In a related editorial, Merck CEO Ken Frazier noted the researchers' cost estimates were "quite sensitive" to changes in the assumed probability of success, contributing to wide differences in the expense associated with each drug.
If spending on failed projects isn't included in the calculation, bringing a drug to market cost a median of $319 million and a mean of $374 million.
Pharmaceutical companies often justify the prices they charge for drugs by pointing to the cost of innovation, including failure. Recently, however, payers have pushed back by tying reimbursement to the value to patients based on their clinical outcomes.

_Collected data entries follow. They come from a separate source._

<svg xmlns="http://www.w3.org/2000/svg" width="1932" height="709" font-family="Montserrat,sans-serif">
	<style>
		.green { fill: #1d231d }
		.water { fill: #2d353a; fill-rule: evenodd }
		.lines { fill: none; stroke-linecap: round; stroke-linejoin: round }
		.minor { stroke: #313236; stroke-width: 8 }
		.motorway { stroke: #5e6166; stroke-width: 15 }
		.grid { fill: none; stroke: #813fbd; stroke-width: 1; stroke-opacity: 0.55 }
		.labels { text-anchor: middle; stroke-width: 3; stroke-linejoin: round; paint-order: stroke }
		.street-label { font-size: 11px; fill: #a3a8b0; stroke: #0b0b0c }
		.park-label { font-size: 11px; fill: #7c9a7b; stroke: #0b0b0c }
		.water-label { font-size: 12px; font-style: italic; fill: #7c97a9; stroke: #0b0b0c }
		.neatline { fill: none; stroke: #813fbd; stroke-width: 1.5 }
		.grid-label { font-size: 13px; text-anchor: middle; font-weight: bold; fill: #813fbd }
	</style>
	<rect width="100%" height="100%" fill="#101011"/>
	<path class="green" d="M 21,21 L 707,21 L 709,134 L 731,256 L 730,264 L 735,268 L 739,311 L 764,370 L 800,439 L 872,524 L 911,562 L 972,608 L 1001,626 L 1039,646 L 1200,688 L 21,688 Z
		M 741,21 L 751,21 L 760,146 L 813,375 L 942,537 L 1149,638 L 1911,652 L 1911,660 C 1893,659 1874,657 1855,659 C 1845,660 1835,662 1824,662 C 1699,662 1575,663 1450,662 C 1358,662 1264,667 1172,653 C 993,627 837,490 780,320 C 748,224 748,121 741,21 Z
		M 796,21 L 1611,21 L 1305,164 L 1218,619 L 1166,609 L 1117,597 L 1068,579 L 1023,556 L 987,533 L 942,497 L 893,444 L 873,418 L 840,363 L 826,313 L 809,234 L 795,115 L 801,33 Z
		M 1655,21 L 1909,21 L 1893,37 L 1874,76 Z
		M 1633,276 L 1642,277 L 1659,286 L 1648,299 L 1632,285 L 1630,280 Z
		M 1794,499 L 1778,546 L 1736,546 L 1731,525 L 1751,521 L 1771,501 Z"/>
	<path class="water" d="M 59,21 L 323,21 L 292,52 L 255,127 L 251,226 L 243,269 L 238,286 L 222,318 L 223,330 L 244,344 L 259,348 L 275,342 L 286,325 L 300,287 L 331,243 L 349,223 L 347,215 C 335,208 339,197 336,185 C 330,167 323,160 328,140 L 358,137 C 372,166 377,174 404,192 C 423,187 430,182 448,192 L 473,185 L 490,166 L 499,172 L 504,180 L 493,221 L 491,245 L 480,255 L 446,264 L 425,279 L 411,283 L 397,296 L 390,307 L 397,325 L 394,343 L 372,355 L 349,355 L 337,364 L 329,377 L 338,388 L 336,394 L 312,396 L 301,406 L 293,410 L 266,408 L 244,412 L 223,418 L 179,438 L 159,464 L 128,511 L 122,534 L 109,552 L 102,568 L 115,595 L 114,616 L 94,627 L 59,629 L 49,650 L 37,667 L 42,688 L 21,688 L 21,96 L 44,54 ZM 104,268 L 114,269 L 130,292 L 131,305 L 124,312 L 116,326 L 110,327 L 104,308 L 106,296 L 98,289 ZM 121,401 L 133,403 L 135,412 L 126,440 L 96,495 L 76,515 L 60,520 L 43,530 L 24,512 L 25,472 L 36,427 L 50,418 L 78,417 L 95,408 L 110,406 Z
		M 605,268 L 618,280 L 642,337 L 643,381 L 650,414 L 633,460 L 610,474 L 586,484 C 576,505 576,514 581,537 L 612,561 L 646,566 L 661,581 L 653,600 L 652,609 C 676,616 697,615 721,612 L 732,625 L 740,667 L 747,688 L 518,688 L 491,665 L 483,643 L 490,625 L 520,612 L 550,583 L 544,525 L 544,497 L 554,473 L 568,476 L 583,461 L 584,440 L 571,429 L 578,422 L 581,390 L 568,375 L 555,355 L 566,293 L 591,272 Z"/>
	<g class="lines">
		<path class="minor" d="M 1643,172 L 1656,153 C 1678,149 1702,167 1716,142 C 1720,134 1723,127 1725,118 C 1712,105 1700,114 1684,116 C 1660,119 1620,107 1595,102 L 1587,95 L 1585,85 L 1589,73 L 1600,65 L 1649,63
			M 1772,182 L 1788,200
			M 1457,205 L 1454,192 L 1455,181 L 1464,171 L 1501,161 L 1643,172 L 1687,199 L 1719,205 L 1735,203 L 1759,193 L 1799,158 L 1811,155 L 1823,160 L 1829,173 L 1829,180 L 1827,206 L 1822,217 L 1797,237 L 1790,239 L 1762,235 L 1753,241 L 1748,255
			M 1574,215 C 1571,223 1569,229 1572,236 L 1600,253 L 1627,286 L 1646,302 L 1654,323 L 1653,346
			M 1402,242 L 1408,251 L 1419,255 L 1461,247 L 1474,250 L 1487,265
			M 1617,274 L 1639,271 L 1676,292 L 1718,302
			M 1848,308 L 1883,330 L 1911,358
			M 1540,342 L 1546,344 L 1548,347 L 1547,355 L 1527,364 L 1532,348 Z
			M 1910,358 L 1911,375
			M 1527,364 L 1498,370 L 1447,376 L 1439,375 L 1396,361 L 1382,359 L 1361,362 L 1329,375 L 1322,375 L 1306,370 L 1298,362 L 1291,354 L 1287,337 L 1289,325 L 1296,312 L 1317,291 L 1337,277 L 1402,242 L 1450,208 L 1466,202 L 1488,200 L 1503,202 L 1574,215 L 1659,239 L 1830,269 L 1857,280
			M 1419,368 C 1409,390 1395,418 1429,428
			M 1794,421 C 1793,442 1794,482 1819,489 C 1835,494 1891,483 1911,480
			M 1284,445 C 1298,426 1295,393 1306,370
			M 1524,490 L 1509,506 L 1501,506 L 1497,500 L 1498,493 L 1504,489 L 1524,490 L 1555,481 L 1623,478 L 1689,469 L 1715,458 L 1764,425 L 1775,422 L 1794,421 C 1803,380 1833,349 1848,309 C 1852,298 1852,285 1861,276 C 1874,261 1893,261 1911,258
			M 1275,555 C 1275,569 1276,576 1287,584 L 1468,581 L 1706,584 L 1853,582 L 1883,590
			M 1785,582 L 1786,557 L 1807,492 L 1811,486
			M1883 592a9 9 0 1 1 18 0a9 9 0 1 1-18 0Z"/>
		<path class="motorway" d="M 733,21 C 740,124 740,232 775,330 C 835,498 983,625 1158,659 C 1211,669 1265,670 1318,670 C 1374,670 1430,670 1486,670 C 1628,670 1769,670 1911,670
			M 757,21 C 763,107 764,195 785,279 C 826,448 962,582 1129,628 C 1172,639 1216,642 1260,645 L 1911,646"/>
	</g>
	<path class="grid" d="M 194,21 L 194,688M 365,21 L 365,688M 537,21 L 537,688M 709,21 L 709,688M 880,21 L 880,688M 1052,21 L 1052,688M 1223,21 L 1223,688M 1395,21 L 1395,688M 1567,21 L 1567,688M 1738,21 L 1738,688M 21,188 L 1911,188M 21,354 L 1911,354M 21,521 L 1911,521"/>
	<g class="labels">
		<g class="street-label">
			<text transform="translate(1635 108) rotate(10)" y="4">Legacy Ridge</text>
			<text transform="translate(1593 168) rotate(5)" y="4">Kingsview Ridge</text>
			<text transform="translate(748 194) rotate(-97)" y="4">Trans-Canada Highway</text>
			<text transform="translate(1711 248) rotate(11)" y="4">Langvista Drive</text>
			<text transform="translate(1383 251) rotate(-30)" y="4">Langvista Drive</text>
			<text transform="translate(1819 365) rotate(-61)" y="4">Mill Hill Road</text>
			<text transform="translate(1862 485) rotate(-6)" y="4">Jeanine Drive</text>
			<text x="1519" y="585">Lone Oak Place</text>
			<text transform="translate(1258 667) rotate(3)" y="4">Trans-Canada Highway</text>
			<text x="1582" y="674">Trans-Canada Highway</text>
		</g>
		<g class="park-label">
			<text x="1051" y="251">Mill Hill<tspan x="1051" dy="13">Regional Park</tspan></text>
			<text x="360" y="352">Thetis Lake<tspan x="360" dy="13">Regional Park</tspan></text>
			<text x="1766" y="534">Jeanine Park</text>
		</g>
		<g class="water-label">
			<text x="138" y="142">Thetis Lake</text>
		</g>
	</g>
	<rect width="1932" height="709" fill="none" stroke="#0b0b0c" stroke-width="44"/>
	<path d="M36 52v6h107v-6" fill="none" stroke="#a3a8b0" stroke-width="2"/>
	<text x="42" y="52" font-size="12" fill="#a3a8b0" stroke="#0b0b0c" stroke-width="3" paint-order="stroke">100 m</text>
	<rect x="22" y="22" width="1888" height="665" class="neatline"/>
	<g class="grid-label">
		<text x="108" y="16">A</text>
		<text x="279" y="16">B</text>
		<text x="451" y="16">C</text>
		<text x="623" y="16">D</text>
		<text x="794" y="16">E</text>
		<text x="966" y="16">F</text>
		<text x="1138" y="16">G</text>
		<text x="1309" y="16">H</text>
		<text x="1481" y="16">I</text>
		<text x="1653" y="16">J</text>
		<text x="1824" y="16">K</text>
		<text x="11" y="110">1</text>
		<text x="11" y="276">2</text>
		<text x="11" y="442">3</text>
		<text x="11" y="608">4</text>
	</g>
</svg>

"A large number of cost-effectiveness studies have done this and, in general, the results have been mixed," David Cutler, a Harvard University economist, wrote in an accompanying editorial. "Drugs that are true breakthroughs seem to clearly be worth the investment to develop them. However, many drugs have only marginal clinical benefit, and these drugs seem to be priced too high."
Vinay Prasad, an associate professor at the Oregon Health and Sciences University who used similar methods to estimate median development costs at $757 million per drug, commended the researchers for using transparent data to reach their conclusions.

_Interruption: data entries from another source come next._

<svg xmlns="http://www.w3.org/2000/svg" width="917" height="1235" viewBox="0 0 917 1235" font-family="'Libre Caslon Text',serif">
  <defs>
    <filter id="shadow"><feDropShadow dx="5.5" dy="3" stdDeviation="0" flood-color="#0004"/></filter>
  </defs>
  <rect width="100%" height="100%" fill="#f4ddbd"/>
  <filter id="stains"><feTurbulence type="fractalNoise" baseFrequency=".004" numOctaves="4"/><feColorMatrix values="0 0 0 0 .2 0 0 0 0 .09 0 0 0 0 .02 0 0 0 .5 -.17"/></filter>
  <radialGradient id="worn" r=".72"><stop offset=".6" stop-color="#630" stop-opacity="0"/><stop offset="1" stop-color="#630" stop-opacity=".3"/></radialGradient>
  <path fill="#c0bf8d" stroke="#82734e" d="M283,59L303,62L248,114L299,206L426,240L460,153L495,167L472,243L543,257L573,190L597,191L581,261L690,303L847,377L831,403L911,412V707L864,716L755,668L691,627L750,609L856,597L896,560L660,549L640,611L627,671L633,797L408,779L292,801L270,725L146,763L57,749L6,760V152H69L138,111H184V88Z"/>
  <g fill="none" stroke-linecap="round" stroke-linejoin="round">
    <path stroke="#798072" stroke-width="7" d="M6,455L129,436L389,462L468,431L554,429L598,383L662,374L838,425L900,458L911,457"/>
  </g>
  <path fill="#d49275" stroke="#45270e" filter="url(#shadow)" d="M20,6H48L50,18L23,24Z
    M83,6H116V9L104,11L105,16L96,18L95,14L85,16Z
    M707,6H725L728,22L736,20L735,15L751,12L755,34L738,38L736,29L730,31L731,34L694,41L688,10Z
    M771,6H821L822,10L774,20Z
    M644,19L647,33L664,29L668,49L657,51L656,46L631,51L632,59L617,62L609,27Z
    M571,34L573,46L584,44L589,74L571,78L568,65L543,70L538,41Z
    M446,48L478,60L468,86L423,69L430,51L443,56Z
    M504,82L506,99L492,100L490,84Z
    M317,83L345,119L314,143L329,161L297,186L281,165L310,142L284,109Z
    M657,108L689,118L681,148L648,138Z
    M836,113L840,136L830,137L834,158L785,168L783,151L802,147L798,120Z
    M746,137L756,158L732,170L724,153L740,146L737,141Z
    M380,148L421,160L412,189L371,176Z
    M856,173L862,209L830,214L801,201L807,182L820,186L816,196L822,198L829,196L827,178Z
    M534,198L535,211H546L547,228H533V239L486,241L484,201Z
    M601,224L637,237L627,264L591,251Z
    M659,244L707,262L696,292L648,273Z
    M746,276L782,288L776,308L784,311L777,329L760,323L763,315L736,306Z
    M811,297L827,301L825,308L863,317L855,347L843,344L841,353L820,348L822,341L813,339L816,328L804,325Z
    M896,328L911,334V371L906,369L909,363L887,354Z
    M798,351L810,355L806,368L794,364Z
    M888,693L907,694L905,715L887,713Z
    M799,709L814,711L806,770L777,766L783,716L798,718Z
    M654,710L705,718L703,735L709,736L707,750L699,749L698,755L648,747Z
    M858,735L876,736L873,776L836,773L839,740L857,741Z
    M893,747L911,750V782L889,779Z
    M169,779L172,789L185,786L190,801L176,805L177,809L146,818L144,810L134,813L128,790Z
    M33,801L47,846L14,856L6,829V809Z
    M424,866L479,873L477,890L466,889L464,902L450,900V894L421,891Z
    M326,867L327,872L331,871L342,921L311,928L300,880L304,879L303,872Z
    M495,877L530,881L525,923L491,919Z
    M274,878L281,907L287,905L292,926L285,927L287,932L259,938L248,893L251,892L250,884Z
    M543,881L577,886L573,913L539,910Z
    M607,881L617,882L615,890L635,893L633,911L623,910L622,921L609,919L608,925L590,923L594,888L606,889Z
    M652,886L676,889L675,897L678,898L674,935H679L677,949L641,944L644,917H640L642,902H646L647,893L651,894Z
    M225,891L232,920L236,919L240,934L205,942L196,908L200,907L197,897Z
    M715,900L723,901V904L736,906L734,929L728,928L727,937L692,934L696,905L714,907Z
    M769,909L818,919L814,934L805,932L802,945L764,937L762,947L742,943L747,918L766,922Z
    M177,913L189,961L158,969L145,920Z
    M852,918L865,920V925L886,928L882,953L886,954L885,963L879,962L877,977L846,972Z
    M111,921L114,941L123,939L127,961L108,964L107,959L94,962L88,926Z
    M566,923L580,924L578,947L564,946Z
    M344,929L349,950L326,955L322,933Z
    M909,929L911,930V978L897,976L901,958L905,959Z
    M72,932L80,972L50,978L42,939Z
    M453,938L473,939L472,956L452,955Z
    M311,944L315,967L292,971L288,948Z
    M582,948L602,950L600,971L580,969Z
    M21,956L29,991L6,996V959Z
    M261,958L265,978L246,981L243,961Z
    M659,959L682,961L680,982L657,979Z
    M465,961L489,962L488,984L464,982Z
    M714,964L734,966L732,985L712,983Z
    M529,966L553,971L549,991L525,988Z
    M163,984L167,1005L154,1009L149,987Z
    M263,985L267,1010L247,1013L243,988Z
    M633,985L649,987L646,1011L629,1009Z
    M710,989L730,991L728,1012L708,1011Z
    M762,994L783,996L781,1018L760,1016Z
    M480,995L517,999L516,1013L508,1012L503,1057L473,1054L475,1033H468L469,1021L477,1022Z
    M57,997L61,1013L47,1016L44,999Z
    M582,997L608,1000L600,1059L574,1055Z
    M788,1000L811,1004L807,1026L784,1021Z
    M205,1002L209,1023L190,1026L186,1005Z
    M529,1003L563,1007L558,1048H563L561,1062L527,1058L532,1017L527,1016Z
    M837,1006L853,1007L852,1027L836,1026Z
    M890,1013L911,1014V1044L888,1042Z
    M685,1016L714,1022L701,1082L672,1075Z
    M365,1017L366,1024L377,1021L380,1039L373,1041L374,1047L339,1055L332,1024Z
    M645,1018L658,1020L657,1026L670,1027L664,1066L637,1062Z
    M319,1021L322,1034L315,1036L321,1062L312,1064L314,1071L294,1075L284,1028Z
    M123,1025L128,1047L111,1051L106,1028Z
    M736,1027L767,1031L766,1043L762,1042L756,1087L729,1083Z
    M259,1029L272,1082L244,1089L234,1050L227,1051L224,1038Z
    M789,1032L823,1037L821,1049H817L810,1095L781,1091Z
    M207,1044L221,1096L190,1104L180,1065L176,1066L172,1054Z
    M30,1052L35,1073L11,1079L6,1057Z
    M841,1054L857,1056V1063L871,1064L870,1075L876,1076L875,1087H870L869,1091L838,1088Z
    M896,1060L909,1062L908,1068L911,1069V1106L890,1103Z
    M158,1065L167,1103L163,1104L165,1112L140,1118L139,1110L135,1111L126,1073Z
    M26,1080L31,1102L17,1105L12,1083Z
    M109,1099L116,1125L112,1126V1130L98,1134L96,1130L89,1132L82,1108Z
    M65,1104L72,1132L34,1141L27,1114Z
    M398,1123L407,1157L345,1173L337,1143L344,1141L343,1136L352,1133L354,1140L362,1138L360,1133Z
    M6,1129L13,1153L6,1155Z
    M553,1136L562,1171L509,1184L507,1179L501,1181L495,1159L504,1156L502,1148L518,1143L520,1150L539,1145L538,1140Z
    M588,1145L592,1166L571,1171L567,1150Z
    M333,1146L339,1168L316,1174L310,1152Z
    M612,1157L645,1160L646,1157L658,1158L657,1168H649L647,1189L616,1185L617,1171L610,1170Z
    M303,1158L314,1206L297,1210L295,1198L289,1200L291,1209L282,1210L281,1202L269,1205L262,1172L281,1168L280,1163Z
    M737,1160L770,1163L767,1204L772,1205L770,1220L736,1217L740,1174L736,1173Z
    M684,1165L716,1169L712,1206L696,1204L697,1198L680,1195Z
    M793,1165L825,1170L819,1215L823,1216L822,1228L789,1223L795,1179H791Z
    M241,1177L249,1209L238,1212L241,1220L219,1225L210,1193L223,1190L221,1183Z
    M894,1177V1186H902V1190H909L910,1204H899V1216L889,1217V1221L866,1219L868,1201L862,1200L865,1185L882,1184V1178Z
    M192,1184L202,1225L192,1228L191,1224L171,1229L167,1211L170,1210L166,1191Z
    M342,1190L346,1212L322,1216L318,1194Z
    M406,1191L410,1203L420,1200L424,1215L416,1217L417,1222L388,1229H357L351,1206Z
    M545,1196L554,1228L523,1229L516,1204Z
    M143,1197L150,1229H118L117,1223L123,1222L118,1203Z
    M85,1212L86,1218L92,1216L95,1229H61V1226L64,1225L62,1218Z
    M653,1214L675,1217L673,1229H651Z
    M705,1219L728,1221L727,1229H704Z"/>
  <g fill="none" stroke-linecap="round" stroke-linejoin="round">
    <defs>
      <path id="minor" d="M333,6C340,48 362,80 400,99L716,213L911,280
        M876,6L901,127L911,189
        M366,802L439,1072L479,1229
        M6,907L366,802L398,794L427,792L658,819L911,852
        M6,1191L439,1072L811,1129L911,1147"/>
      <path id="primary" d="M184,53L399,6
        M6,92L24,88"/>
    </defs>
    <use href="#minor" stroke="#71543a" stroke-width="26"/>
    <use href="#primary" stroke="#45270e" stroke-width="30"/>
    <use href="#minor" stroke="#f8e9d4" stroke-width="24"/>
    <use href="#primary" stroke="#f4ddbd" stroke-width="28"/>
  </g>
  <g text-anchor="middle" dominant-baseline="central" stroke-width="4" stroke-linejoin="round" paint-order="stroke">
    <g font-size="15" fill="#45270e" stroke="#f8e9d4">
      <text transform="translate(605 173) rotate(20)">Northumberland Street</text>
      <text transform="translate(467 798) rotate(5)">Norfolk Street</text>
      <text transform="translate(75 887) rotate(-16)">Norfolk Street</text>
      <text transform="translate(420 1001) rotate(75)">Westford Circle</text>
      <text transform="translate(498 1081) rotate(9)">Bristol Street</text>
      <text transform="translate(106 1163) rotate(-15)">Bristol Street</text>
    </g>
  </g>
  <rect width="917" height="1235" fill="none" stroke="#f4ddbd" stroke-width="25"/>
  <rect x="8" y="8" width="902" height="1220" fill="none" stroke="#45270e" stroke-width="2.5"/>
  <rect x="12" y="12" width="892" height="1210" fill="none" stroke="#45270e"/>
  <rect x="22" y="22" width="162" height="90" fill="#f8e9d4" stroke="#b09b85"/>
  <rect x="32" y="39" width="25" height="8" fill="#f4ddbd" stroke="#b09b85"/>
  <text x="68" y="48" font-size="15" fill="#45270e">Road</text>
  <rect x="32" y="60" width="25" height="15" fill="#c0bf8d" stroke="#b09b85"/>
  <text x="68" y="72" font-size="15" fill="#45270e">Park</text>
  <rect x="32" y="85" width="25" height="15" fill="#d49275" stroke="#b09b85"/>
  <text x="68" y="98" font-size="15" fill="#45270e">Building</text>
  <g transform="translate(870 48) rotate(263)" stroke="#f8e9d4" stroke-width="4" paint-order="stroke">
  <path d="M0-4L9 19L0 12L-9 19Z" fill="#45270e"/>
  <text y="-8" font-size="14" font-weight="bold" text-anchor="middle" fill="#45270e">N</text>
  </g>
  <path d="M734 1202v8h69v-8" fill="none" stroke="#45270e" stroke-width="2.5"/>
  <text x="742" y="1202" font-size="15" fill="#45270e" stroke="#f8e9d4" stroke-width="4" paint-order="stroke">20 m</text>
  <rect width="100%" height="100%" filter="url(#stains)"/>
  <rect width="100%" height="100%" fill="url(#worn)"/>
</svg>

"If we want to know the true cost, we can use price transparency laws to compel manufacturers to disclose," Prasad wrote in an email.
The difference between his estimates and those just published in JAMA are down to differences in assumed success rates and cost of capital. Prasad's analysis was of companies launching their first drug, which means failure costs were included in those companies' overall research and development budgets.
For cost of capital — a variable used to show what companies could have earned if they invested the money rather than spending on R&D — Prasad used a 7% number, based on typical annual returns from stock market investments, compared with the 10.5% figure used by the JAMA report published Tuesday. That effectively inflated R&D costs, comparatively, in the new analysis.
The article also includes estimates of the costs to develop each drug. The $6 billion tab for Sanofi and Regeneron Pharmaceuticals' eczema drug Dupixent is an outlier, and researchers ranked the quality of their evidence support that estimate as "low."
But several drugs emerging from the Sanofi-Regeneron collaboration also had high estimates. Those include Praluent at more than $3 billion each, along with Kevzara, Zaltrap and Libtayo at more than $2 billion each. Regeneron's wholly owned Eylea also was estimated to have cost more than $3 billion.
Regeneron spokeswoman Taylor Ramsey said the company isn't able to state what each drug cost to develop because its long-term R&D expenditures in development platforms may generate multiple investigational drugs. On Dupixent, she said the research into multiple indications and populations has cost the partners "billions of dollars."